Scientists identify STING switch driving inflammation in Alzheimer’s disease
The brain has its own immune system, which detects threats and mounts a defense. A growing body of evidence has shown that in Alzheimer's disease, those immune cells are chronically overactivated, causing inflammation that damages the connections between brain cells.
Now, in a preclinical study using human Alzheimer's brain cells, scientists at Scripps Research have identified a molecular switch-and potential drug target-responsible for driving that chronic inflammation.

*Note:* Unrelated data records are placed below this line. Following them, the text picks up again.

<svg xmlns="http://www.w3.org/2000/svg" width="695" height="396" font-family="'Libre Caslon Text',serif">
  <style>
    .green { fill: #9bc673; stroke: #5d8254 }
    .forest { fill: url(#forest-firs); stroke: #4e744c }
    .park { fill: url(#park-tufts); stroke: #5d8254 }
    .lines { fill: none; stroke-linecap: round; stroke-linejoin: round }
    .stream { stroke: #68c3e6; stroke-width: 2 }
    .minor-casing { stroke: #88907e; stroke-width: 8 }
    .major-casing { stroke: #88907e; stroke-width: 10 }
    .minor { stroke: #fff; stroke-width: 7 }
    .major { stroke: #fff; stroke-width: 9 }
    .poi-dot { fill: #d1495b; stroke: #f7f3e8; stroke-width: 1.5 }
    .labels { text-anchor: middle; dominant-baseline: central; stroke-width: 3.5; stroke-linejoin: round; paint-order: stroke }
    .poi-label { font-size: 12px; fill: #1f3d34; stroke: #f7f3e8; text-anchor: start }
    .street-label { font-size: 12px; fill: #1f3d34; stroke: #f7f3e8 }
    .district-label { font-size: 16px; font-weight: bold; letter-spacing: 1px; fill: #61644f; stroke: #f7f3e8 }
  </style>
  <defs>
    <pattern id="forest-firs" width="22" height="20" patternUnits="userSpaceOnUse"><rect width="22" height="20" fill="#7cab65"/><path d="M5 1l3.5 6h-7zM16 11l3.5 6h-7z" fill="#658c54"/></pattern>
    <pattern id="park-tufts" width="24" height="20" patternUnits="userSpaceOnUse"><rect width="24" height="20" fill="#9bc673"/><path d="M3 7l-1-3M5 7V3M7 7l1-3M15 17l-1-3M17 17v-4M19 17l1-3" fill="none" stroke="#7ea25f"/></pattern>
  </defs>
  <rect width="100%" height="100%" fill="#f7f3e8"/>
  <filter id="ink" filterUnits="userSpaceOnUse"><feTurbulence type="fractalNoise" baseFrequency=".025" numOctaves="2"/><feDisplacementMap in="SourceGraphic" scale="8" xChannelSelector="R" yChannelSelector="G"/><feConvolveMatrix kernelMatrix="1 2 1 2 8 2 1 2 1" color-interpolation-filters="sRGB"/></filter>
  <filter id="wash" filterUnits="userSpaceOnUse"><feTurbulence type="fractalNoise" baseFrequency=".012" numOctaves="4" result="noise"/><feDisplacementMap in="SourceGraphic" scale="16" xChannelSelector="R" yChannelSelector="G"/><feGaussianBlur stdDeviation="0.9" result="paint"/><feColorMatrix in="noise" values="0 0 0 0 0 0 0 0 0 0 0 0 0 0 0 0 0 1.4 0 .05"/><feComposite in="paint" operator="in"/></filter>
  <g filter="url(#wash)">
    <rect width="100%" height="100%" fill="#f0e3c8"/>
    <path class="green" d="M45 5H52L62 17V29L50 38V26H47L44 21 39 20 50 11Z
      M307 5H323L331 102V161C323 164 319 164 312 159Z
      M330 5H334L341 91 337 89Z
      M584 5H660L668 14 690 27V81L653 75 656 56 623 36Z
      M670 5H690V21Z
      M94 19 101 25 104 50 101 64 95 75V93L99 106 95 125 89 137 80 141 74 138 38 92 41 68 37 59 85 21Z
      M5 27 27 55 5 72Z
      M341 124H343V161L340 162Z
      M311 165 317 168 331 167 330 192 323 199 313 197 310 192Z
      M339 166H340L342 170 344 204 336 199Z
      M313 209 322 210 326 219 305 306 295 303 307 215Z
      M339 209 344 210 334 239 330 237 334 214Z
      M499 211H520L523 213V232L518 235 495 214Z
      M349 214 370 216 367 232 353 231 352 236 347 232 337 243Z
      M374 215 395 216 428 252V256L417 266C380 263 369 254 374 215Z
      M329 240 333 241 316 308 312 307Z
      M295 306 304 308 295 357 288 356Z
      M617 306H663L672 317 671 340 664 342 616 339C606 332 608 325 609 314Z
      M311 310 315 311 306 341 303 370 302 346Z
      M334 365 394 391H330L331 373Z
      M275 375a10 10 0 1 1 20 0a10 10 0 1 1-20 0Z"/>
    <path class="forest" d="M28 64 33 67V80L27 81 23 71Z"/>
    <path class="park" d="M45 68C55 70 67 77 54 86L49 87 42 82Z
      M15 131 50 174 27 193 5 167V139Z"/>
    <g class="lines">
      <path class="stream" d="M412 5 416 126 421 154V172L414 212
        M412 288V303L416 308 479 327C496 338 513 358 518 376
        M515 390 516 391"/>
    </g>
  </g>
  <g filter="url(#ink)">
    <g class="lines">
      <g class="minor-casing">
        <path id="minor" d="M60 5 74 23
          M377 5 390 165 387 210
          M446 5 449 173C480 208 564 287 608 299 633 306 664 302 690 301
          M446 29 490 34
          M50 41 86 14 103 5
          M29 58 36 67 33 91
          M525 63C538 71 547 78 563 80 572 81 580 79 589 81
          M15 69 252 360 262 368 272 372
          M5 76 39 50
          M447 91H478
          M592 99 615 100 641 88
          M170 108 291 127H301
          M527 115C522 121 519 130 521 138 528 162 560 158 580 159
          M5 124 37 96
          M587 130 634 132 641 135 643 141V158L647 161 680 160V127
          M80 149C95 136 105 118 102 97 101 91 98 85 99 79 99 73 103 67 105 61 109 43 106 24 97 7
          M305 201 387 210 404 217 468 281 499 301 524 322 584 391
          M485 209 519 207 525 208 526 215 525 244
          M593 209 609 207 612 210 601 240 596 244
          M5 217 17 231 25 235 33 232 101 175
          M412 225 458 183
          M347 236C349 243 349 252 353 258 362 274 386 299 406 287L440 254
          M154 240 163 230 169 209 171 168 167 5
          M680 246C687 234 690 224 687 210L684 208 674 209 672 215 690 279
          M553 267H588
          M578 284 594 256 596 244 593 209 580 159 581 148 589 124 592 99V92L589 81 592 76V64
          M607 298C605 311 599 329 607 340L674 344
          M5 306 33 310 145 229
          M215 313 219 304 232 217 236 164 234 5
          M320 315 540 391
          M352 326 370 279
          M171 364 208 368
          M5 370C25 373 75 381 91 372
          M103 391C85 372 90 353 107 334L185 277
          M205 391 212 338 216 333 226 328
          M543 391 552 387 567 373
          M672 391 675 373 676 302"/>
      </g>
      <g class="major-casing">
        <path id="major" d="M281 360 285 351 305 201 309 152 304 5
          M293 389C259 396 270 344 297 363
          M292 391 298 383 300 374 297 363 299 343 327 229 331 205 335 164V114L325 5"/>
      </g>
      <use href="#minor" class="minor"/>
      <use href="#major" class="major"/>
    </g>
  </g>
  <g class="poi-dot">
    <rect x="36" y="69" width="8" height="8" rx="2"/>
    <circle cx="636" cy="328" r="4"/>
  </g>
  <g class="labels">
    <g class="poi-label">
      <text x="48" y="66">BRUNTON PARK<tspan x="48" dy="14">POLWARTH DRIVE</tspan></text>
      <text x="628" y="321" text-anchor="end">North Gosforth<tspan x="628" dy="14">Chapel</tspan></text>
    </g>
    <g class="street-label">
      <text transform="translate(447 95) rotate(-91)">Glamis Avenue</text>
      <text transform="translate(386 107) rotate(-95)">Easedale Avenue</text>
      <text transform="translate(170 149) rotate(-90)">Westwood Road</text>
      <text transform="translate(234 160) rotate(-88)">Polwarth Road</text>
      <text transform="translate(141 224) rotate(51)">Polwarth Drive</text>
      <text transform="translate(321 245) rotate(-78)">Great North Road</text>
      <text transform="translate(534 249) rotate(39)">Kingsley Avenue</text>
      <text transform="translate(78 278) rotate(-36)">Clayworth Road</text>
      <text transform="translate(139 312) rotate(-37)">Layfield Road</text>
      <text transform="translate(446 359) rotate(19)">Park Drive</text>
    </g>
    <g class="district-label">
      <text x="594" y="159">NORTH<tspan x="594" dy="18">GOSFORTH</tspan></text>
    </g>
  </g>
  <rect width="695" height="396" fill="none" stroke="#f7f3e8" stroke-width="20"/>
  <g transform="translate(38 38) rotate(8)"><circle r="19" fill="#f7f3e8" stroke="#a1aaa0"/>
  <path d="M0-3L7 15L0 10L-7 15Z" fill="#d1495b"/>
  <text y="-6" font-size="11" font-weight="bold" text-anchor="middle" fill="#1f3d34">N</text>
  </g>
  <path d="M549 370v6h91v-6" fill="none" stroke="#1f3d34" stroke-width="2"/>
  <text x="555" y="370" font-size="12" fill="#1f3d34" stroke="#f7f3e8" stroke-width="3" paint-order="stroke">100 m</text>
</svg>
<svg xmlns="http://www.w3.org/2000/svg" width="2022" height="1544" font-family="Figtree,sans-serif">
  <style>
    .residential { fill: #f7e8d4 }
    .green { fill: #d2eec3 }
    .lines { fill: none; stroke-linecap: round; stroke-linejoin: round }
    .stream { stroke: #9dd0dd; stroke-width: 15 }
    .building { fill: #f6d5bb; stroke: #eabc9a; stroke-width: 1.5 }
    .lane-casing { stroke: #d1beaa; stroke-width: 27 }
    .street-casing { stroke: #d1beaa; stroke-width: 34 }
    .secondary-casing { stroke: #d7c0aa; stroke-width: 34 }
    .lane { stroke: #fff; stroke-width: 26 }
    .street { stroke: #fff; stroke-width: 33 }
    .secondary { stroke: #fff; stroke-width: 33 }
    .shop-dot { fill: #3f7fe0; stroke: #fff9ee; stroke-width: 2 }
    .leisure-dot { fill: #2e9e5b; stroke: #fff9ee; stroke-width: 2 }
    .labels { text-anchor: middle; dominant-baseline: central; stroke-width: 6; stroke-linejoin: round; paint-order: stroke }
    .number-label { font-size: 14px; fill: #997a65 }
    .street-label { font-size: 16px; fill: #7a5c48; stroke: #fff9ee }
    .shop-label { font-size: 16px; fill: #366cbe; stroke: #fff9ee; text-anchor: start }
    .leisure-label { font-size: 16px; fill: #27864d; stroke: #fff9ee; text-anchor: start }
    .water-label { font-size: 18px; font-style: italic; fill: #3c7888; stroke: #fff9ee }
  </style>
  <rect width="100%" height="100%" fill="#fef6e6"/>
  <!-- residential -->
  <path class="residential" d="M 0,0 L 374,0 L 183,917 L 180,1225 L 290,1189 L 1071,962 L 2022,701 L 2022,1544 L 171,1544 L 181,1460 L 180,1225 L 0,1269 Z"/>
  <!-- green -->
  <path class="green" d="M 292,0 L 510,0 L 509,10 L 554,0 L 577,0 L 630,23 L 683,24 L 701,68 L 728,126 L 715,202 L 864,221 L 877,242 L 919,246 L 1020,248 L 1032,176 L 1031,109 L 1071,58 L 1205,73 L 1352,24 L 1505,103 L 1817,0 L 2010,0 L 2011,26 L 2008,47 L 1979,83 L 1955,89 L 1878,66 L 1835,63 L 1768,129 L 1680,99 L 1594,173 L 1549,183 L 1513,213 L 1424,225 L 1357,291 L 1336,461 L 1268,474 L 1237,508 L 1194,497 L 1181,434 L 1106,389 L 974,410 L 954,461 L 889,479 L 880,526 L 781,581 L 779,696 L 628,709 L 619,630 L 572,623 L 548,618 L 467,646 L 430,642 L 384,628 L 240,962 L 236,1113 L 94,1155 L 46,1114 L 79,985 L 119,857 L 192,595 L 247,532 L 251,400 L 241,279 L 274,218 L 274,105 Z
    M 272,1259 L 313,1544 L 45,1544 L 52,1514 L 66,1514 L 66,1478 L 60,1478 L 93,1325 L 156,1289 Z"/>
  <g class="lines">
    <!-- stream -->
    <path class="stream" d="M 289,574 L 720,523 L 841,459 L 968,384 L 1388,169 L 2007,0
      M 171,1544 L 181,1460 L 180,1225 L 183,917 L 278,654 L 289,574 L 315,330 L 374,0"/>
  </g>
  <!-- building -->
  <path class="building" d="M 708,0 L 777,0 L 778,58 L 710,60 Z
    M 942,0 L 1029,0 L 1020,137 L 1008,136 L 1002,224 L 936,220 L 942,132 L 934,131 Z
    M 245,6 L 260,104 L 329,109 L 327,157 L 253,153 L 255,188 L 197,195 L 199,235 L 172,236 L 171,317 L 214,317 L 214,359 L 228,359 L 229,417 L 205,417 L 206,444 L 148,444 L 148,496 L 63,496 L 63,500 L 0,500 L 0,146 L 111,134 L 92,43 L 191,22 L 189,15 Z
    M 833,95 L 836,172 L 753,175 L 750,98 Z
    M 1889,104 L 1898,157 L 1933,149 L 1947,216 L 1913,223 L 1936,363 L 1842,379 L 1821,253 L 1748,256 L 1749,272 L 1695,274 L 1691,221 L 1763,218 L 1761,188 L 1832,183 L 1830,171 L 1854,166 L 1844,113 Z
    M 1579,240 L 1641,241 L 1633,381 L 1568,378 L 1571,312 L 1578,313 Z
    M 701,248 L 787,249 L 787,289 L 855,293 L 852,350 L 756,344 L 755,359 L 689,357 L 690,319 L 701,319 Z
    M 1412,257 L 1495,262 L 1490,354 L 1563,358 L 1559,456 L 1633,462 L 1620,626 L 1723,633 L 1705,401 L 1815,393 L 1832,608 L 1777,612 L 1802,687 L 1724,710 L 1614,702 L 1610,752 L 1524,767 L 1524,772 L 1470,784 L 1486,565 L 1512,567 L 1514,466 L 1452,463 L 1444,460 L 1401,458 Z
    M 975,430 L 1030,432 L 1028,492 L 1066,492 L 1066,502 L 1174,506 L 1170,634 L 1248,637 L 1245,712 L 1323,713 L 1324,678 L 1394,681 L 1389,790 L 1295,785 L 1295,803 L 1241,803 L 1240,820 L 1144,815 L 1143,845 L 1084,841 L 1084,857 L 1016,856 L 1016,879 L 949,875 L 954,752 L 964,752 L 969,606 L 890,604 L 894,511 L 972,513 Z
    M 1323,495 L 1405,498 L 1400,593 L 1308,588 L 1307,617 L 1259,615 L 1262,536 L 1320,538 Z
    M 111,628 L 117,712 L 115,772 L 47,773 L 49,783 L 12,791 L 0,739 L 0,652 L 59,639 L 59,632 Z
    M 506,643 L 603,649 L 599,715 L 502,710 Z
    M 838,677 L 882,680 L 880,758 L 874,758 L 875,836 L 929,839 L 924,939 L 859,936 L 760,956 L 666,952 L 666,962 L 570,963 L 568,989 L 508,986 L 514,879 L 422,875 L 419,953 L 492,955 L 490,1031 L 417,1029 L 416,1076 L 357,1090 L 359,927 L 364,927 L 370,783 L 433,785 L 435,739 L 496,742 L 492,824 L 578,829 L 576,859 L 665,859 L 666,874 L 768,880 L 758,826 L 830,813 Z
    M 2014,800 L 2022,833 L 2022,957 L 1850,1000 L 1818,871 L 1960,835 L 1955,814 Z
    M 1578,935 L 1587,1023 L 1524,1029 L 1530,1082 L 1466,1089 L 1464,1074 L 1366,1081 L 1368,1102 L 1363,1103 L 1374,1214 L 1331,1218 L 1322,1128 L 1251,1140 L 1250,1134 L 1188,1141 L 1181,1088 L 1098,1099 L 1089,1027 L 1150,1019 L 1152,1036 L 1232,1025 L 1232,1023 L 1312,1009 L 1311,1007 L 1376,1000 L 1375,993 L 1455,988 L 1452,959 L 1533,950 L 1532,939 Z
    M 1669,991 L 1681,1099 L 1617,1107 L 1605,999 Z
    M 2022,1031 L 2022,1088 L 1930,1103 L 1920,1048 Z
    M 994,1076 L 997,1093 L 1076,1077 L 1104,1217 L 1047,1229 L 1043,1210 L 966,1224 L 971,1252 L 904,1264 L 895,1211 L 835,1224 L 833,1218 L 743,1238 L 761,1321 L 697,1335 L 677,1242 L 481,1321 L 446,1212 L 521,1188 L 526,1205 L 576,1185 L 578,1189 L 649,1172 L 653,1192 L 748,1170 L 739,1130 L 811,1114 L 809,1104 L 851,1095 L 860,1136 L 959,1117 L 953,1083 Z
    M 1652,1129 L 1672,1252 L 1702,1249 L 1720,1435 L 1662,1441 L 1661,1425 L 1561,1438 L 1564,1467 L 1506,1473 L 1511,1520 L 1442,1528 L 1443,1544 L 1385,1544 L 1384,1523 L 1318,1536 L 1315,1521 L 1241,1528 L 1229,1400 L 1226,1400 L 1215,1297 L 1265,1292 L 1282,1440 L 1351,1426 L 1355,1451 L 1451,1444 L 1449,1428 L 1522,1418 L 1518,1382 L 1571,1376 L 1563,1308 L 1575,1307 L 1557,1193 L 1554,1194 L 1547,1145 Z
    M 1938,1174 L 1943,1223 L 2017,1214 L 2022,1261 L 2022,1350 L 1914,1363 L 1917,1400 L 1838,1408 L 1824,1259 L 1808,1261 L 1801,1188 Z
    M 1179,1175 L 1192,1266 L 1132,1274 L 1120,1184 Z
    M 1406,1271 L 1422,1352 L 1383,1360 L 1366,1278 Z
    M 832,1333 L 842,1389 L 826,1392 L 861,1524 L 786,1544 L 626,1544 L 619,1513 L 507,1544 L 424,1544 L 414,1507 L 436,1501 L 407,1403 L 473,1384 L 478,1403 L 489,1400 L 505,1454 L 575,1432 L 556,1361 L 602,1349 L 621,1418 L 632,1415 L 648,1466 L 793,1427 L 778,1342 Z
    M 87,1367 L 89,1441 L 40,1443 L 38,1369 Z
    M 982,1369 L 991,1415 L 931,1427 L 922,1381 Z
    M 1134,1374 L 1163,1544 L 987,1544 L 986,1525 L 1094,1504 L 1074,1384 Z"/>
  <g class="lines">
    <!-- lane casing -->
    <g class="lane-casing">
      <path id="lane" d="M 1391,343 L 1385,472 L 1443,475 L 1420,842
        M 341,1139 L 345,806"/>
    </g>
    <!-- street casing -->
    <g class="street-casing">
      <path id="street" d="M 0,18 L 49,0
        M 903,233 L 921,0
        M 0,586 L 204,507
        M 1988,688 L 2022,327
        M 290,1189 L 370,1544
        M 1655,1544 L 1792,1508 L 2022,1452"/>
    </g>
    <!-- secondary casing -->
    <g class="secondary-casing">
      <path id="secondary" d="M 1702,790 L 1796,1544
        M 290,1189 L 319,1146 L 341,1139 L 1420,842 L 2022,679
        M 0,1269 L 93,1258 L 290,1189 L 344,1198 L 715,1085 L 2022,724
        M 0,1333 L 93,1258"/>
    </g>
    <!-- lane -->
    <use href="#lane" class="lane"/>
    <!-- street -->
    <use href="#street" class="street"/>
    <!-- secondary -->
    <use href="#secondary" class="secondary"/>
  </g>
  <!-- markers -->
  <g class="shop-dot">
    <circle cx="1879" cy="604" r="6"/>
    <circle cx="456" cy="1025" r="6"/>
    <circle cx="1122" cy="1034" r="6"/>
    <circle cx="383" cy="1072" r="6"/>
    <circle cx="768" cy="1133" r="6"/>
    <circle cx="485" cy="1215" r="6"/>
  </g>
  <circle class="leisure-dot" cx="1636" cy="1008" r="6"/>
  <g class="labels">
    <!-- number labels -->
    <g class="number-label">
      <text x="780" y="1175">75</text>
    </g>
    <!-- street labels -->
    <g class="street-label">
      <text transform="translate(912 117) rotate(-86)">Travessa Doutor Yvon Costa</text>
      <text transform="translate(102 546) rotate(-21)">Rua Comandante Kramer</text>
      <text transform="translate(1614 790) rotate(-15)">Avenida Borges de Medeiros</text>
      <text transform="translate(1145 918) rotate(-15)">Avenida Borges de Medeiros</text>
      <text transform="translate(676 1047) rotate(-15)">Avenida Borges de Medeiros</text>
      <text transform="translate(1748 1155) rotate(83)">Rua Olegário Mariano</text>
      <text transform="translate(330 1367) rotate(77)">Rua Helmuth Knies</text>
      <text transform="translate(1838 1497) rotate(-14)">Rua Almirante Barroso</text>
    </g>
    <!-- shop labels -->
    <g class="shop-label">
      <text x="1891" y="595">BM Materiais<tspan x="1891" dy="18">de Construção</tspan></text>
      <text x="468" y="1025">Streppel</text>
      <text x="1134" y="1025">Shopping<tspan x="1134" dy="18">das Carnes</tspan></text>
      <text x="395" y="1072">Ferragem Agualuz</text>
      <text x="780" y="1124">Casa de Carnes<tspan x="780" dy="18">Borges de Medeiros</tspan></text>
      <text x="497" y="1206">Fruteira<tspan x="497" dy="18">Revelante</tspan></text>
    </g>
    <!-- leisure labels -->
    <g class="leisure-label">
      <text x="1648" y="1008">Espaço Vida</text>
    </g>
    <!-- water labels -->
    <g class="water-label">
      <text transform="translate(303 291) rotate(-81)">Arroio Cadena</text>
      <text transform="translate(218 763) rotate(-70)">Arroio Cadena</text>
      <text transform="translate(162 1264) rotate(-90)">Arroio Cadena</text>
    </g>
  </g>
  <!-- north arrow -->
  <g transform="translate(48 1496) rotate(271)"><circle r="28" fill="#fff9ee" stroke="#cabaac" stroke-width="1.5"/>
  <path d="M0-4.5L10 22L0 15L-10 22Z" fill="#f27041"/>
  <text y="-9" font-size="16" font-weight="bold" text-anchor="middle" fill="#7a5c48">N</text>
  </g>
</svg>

The research, published in Cell Chemical Biology on April 23, 2026, centers on a protein called STING, which normally functions as part of the immune system's early-warning system. In the brains of people with Alzheimer's, the team discovered that STING undergoes a chemical modification known as S-nitrosylation (or SNO, a reaction involving sulfur, oxygen and nitrogen) that promotes its overactivation. Blocking this chemical change to STING in a mouse model of the disease decreased neuroinflammation.
This is a new and important therapeutic target for Alzheimer's disease. It's exciting to see that blocking this switch in mice reduces inflammation and protects the very brain cell connections that are lost in Alzheimer's, especially because we found the same pathway to be activated in human Alzheimer's brain samples and in human stem cell-derived models."